Парламентерам и десантникам Забайкальского фронта принадлежала особая роль в окончательной капитуляции Квантунской армии и пленении ее главнокомандующего генерала О. Ямады. Руководил операцией начальник отдела оперативного управления штаба фронта, особоуполномоченный советского командования полковник И.Т. Артеменко. Инструктируя парламентеров перед вылетом, Р.Я. Малиновский подчеркивал: «Никаких переговоров о перемирии! Только безоговорочная капитуляция!» Наступал исторический момент мирового звучания и звездный час в жизни Ивана Тимофеевича.

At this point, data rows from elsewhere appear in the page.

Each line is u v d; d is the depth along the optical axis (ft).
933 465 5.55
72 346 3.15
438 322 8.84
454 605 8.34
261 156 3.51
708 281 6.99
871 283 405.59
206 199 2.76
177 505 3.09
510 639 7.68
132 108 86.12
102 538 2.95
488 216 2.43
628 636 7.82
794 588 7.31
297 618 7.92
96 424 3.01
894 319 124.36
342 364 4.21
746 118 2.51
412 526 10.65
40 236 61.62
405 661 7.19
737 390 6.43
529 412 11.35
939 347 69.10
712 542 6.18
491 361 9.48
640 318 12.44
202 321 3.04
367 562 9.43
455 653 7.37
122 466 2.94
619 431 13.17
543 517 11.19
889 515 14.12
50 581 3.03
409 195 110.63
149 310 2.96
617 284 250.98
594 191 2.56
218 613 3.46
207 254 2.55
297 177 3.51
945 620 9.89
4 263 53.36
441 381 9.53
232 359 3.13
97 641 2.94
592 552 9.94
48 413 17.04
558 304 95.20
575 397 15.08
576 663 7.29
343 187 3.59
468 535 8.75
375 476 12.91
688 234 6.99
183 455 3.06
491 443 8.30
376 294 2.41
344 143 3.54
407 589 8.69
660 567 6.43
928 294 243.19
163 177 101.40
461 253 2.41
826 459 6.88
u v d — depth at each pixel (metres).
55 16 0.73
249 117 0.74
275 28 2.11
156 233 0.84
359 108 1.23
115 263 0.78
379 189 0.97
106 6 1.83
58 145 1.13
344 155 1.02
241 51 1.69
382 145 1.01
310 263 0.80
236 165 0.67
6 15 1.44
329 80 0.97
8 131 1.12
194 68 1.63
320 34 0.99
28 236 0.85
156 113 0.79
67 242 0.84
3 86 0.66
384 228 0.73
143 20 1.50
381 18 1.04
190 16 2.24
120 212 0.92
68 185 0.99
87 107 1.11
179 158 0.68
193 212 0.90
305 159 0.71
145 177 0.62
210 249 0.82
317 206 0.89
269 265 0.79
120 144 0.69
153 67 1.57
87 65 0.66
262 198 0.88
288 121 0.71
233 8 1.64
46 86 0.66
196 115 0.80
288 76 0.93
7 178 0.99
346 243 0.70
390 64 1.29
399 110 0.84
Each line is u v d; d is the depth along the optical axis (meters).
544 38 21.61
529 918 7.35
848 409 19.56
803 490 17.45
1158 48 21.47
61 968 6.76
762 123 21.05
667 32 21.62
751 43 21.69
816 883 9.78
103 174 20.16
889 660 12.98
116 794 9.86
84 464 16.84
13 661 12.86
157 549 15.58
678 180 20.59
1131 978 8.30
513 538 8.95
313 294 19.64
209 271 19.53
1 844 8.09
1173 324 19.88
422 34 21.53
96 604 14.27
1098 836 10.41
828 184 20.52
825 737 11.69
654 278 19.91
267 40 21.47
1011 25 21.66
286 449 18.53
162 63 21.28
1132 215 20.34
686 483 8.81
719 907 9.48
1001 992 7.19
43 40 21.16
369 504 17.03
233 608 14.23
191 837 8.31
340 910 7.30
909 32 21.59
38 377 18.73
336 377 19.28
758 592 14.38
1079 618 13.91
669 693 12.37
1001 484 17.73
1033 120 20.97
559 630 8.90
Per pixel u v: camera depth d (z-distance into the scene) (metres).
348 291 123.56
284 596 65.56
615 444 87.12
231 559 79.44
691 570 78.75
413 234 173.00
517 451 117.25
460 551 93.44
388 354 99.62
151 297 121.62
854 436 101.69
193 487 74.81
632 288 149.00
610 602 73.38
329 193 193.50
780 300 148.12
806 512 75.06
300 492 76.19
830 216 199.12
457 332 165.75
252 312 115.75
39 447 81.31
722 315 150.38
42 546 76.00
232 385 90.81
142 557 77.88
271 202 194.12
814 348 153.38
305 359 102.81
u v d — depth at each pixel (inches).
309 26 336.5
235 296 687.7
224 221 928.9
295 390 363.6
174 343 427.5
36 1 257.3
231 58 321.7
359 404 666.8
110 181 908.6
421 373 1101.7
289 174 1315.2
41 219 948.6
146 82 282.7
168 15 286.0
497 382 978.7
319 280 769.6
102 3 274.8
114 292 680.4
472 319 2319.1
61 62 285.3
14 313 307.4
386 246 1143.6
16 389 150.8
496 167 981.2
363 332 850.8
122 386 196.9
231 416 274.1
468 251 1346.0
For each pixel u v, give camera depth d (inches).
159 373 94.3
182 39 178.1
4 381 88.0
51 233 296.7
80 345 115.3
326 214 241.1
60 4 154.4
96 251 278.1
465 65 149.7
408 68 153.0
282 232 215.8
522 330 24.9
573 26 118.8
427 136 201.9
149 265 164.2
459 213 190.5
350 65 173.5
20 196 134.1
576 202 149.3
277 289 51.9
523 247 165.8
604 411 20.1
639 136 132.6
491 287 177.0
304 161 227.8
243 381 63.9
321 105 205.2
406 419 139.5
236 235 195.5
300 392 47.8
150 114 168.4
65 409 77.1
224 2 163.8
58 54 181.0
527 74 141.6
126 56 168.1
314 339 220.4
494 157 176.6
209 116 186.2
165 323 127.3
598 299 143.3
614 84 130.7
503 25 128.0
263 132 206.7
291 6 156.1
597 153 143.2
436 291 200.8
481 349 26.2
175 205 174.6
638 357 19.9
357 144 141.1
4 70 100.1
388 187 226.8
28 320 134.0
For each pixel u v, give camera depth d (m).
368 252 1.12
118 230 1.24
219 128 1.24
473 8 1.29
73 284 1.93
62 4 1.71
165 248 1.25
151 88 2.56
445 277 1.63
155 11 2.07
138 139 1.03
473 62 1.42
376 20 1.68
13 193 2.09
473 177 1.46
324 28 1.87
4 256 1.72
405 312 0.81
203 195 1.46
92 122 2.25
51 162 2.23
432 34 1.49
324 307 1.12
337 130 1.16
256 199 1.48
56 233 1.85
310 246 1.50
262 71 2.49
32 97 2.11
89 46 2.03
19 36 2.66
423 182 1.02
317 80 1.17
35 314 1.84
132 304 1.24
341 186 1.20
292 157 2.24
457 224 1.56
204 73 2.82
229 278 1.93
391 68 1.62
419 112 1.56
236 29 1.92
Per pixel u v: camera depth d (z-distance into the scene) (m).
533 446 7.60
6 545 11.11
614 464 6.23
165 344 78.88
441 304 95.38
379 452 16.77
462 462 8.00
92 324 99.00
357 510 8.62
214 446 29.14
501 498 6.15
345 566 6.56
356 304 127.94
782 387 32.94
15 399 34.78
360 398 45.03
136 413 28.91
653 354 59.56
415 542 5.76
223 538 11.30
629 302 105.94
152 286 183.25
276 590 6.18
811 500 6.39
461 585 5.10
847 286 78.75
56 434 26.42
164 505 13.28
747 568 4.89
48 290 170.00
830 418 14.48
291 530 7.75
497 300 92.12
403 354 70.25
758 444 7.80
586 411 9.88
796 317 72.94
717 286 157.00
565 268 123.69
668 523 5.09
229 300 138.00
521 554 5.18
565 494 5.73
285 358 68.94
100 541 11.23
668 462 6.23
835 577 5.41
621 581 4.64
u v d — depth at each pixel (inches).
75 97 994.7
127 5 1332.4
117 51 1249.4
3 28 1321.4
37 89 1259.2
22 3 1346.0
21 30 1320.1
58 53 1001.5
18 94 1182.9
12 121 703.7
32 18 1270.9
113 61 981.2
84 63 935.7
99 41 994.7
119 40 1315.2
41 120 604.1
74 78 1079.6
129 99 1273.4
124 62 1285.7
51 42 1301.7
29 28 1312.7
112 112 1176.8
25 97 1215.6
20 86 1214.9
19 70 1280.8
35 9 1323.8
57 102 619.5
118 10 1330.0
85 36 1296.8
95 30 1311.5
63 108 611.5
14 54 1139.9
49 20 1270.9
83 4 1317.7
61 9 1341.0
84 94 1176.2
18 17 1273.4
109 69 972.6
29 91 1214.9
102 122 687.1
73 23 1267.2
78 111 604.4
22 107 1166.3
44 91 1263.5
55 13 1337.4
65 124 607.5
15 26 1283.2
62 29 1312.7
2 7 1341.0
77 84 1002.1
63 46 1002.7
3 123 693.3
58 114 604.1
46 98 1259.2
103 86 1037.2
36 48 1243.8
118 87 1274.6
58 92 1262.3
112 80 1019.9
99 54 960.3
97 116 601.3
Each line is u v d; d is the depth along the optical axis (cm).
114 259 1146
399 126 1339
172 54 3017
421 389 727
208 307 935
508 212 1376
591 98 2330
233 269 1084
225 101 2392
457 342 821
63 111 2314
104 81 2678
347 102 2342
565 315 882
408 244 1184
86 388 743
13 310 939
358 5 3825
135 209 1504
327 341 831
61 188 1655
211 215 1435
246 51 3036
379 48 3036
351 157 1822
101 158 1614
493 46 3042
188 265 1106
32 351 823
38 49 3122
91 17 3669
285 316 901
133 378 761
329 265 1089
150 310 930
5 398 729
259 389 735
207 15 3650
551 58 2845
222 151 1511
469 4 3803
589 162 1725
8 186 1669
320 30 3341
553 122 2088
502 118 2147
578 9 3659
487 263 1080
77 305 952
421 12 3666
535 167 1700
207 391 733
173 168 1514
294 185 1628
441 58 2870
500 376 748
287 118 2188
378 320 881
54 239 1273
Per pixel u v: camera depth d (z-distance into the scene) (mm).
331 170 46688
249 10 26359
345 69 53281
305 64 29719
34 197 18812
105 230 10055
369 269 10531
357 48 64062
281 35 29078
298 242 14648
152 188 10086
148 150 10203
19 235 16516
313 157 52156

Но небывалая по дерзости операция была смертельно опасной для ее участников. Предстояло вылететь в глубокий тыл противника, «в пасть тигра» за 500 километров от линии фронта, и там заставить японцев окончательно принять требования советского командования. Когда самолет с парламентской группой на борту в сопровождении истребителей поднялся в воздух и взял курс на Чанчунь, командующий Забайкальским фронтом направил на имя Ямады радиограмму: «Сегодня 19 августа в 8.00 парламентская группа в составе пяти офицеров и шести рядовых, возглавляемая уполномоченным командующего Забайкальским фронтом полковником Артеменко И.Т., самолетом Си-47 в сопровождении девяти истребителей отправлена в штаб Квантунской армии с ультиматумом о безоговорочной капитуляции и прекращении сопротивления. В последний раз требую обеспечить и подтвердить гарантию на перелет. В случае нарушения международных правил вся ответственность ляжет на вас лично». Через два часа транспортный самолет и три истребителя совершили посадку на военном аэродрв Чанчуне. И.Т. Артеменко в сопровождении офицеров направился в штаб японцев.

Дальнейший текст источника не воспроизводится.